Hill, like fellow cringe-master Todd Solondz, always manages to find a surprisingly bizarre amount of pathos in these troubled white men — no small feat in a world of filmmakers raised on filmmakers like Kevin Smith, and tired “immature white dude can’t move past high school” narratives. But there’s something just so underwhelmingly basic about The Legacy of a Whitetail Deer Hunter. Even Montana Jordan, who plays Buck’s son Jaden, isn’t nearly as funny as the film wants him to be, though his scenes with McBride are far superior to those with Brolin.

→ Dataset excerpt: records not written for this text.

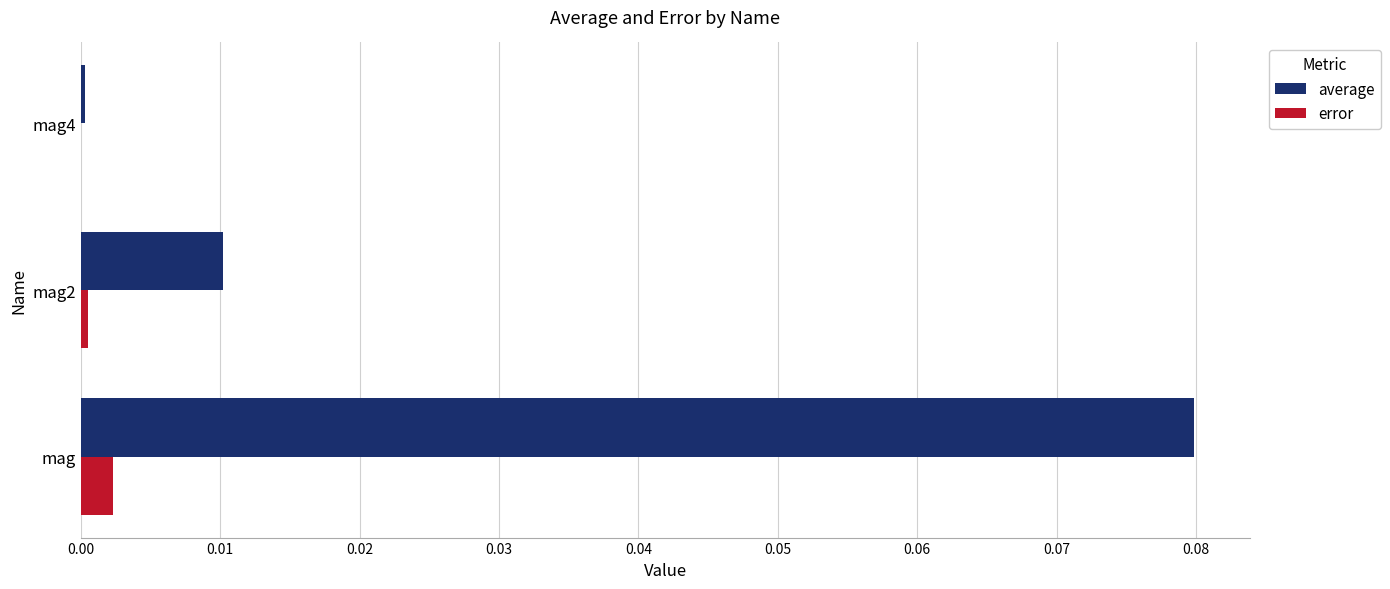

Which series changed the most between mag and mag4?

average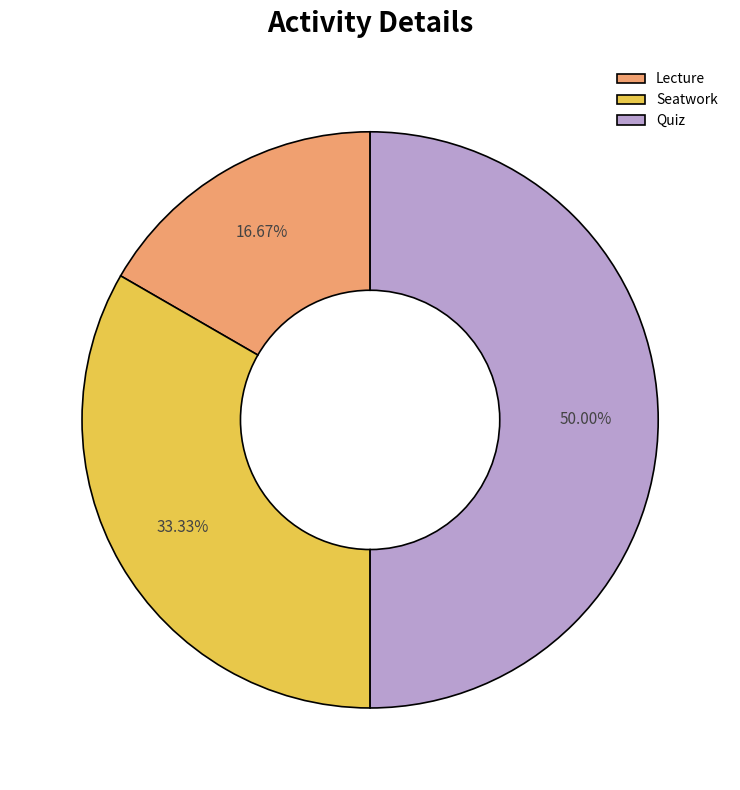

Between Seatwork and Lecture, which is larger?

Seatwork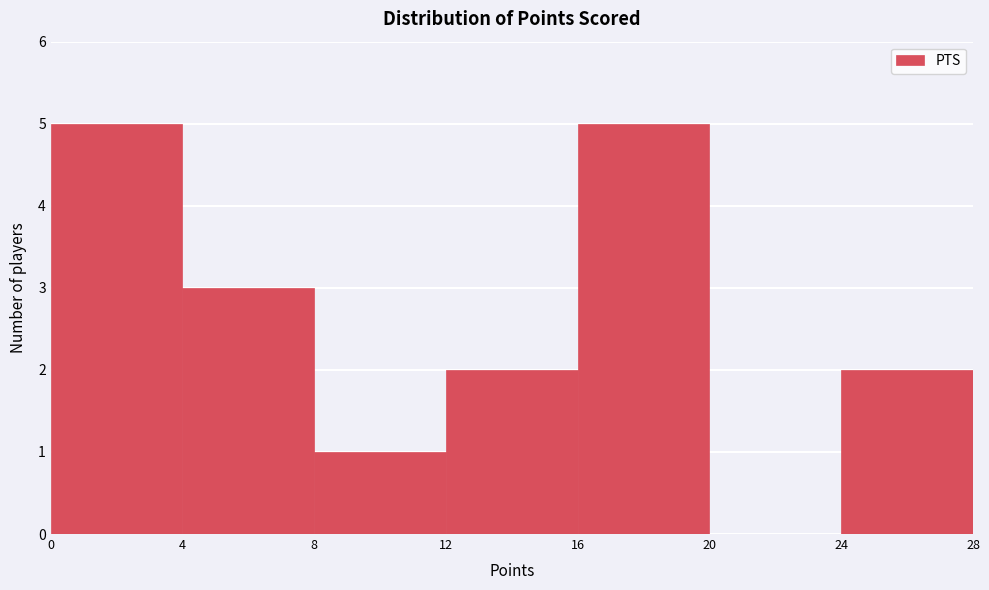

Reading left to right, list every bar in this chart as the range it spans on the x-axis followed by its height. The values are not printed on the chart, so give them approximately, as read against the axis.

0 to 4: 5
4 to 8: 3
8 to 12: 1
12 to 16: 2
16 to 20: 5
20 to 24: 0
24 to 28: 2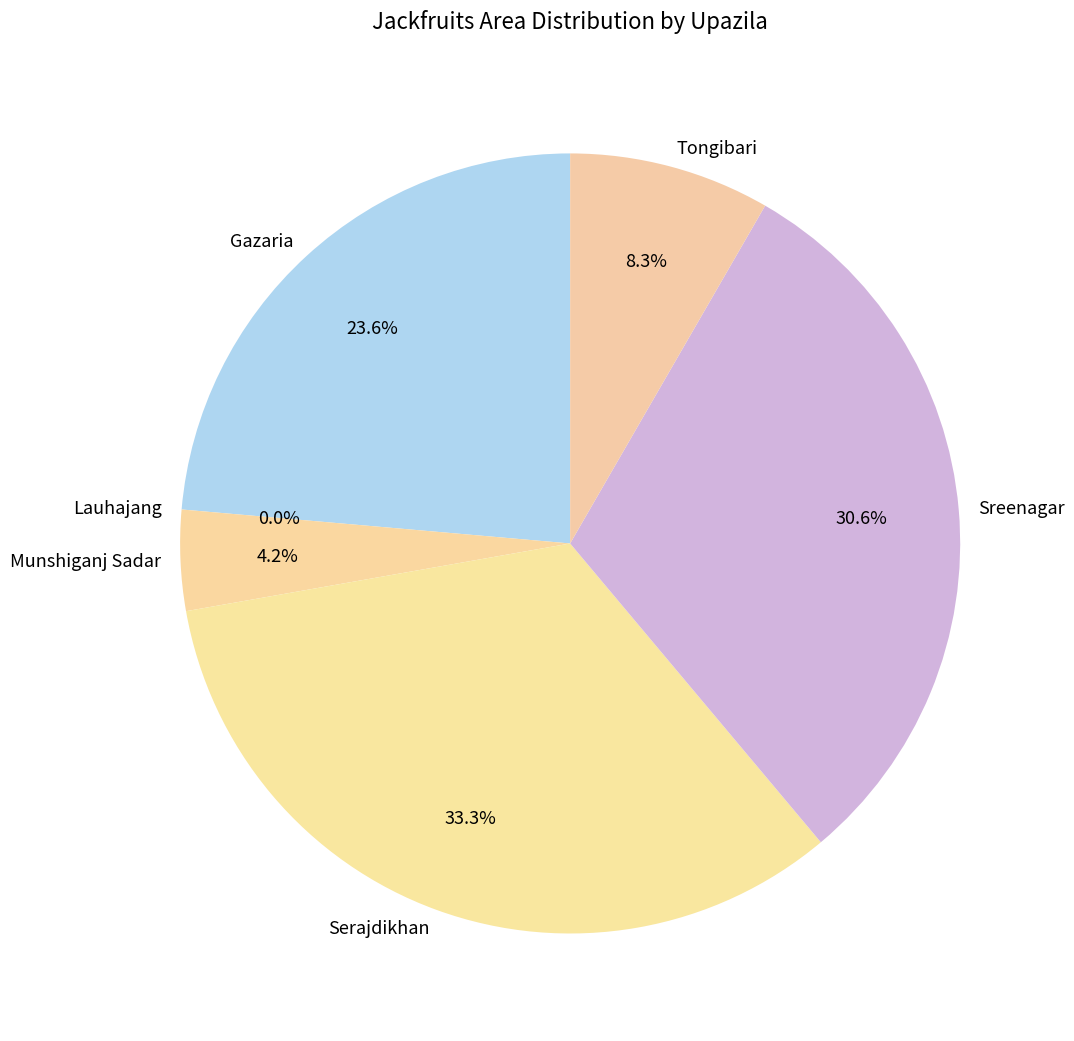

How many slices are in this pie chart?

6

It is with great sorrow that I write this review. As a longtime fan of Hill and his awkward auteurism, The Legacy of a Whitetail Deer Hunter was one of my most highly-anticipated films of the year; to learn that Netflix had snagged the distribution rights prior to SXSW was something of a disappointment — especially given recent acquisitions like Mute and The Cloverfield Paradox, which seem to indicate that Netflix is becoming the next direct-to-video platform (and that’s far from a compliment).
The Legacy of a Whitetail Deer Hunter is a major disappointment, but, as proven by two phenomenal seasons of Vice Principals, Hill is still more than capable of delivering the goods. Maybe he was just due for a misfire; I just hope he’s gotten it out of his system.